Check your understanding:
A: Duplicate the part of the center-of-mass problem starting with "The Correct Option" and going on through "and its formula.".
B: Decide whether each statement agrees with the center-of-mass problem, answering yes or no and quoting the words that settle it: (i) The 10 kg block is moved 6 cm towards the other block. (ii) The 30 kg block starts at coordinates (0, 0) cm. (iii) The correct option is B.
C: In the center-of-mass problem, what is the new position of the 10 kg block after it is moved?

Study text:
________________________________________
Question

Two blocks of masses 10 kg and 30 kg are placed on the same straight line with coordinates(0, 0) cm and (x, 0) cm respectively. The block of 10 kg is moved on the same line through a distance of 6 cm towards the other block. The distance through which the block of 30 kg must be moved to keep the position of Centre of mass of the system unchanged is

• A. 4 cm towards the 10 kg block
• B. 2 cm away from the 10 kg block
• C. 2 cm towards the 10 kg block
• D. 4 cm away from the 10 kg block

Answer 1

The Correct Option is C

To solve this problem, we need to ensure that the center of mass of the system remains unchanged when the 10 kg block is moved. We will use the concept of the center of mass and its formula.

The center of mass (x_{cm}) of a system of two blocks is given by:

x_{cm} = \frac{m_1 \cdot x_1 + m_2 \cdot x_2}{m_1 + m_2}

where m_1 and m_2 are the masses of the blocks, and x_1 and x_2 are their respective initial positions.

Initially:

• m_1 = 10 \, \text{kg}, x_1 = 0 \, \text{cm}
• m_2 = 30 \, \text{kg}, x_2 = x \, \text{cm}

The initial center of mass is:

x_{cm} = \frac{10 \cdot 0 + 30 \cdot x}{10 + 30} = \frac{30x}{40} = \frac{3x}{4}

Now, the 10 kg block is moved 6 cm towards the 30 kg block, so its new position is 6 cm. Let the 30 kg block be moved d cm towards the 10 kg block to maintain the same center of mass position.

New positions:

• x_1' = 6 \, \text{cm}
• x_2' = x - d \, \text{cm}

The new center of mass should be equal to the initial center of mass:

\frac{10 \cdot 6 + 30 \cdot (x - d)}{40} = \frac{3x}{4}

Solving for d:

60 + 30x - 30d = 30x \quad \Rightarrow \quad 60 = 30d \quad \Rightarrow \quad d = 2 \, \text{cm}

Thus, to keep the center of mass of the system unchanged, the 30 kg block must be moved 2 cm towards the 10 kg block.

The correct answer is: 2 cm towards the 10 kg block
________________________________________
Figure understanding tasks

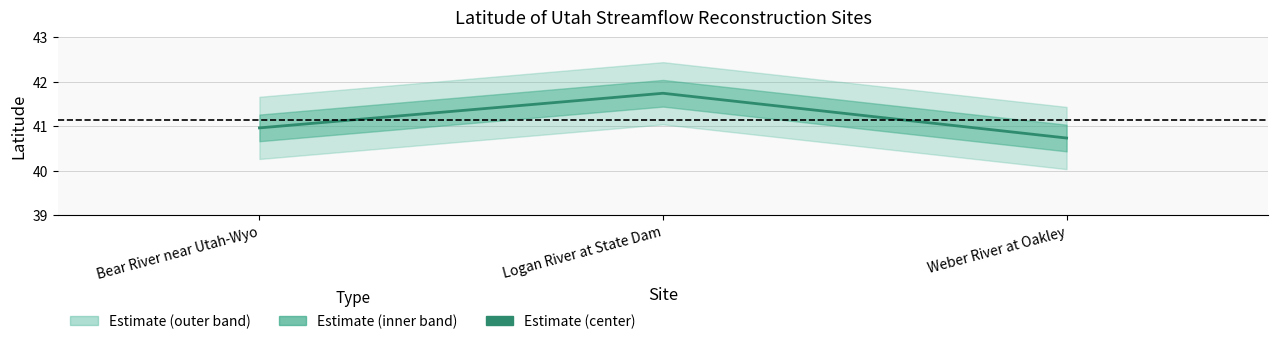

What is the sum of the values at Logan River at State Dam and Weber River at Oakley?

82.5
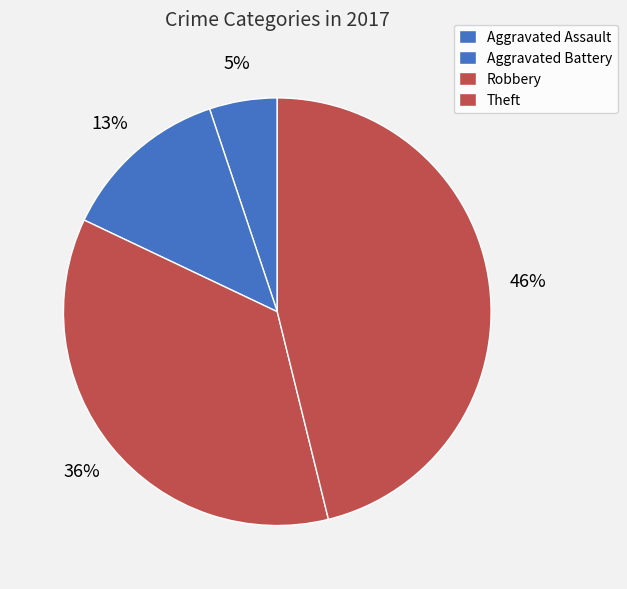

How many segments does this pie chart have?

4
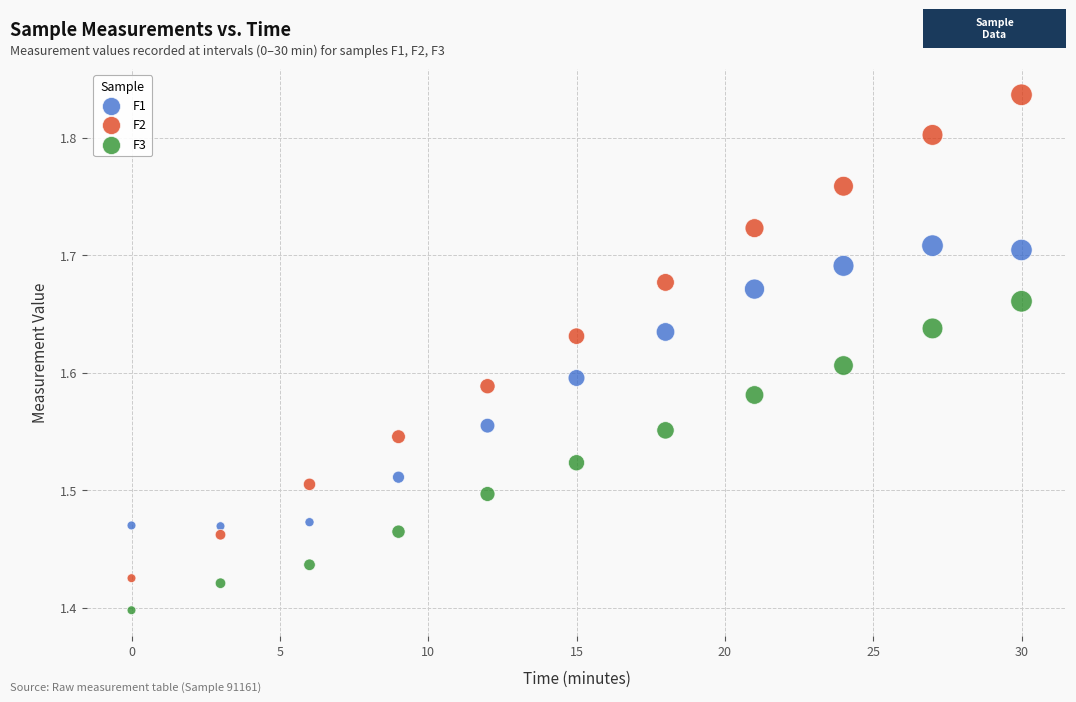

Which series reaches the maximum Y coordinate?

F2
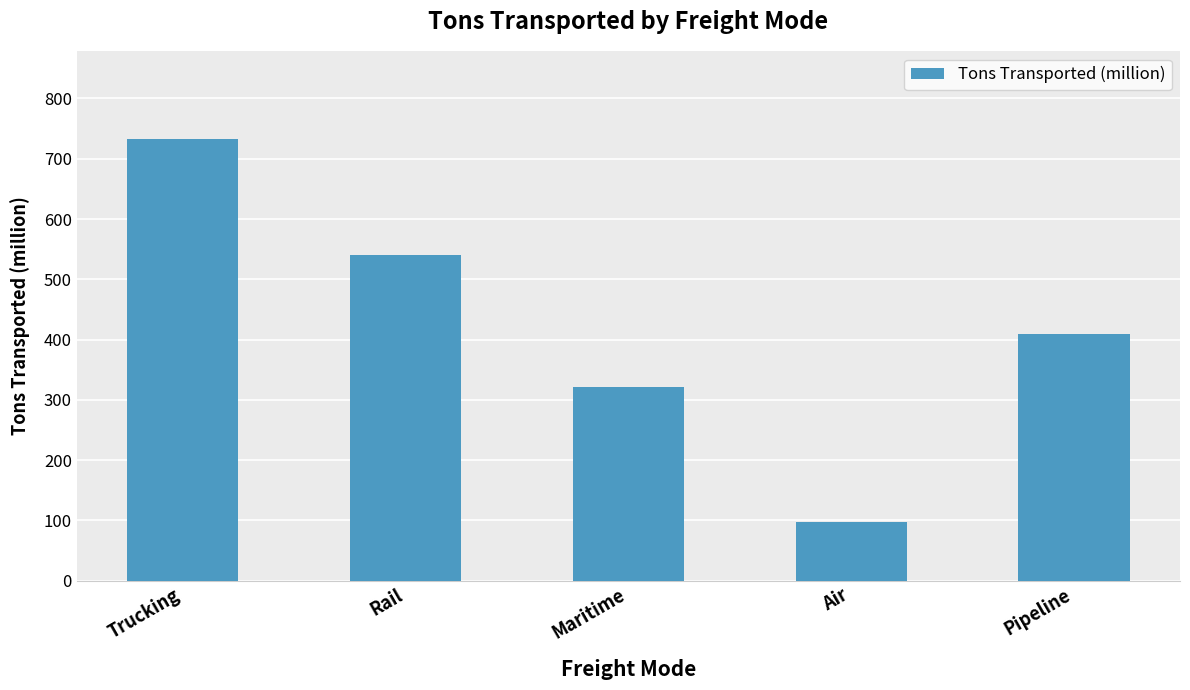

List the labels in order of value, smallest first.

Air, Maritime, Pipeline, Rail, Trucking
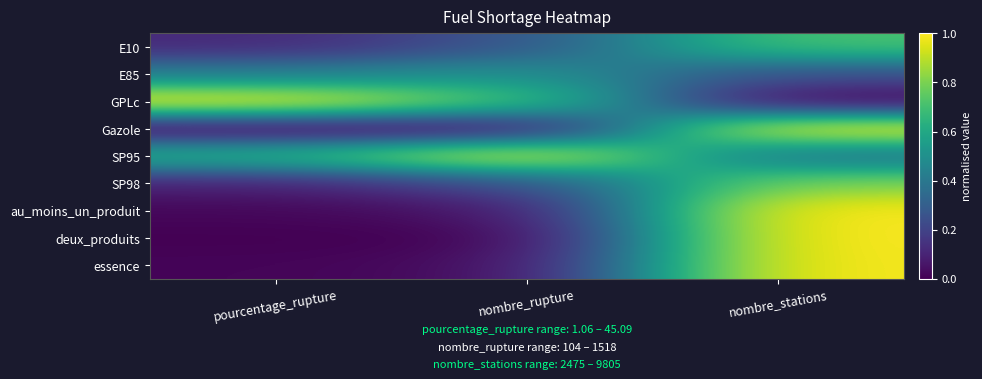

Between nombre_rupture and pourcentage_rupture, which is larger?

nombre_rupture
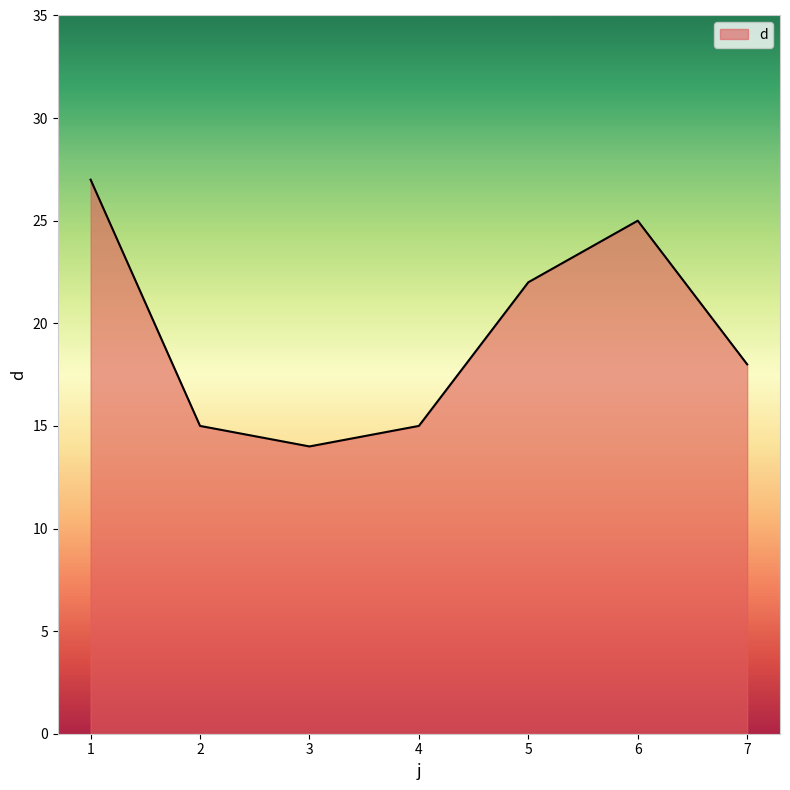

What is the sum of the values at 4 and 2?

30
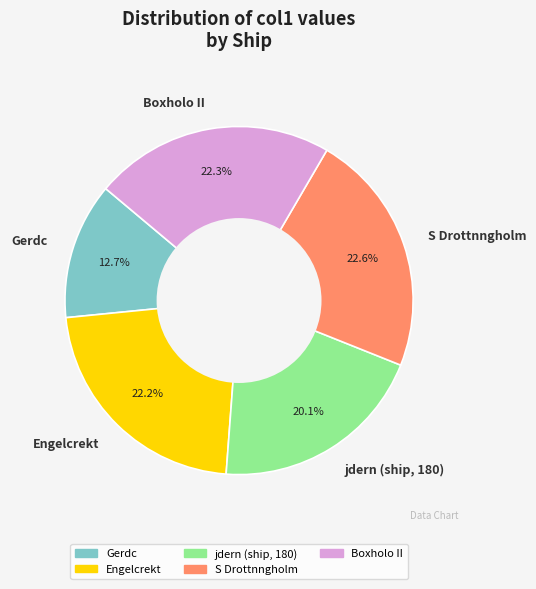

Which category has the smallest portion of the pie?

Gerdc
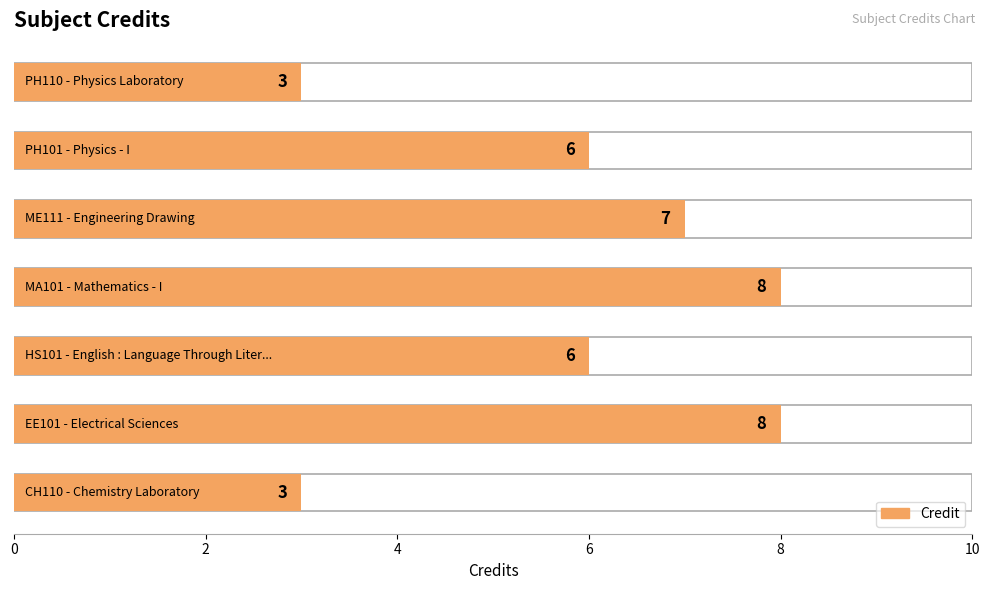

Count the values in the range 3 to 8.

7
________________________________________
Solution list:
A:
The Correct Option is C

To solve this problem, we need to ensure that the center of mass of the system remains unchanged when the 10 kg block is moved. We will use the concept of the center of mass and its formula.

B:
(i) Yes: "The block of 10 kg is moved on the same line through a distance of 6 cm towards the other block."
(ii) No: "placed on the same straight line with coordinates(0, 0) cm and (x, 0) cm respectively"
(iii) No: "The Correct Option is C"

C: 6 cm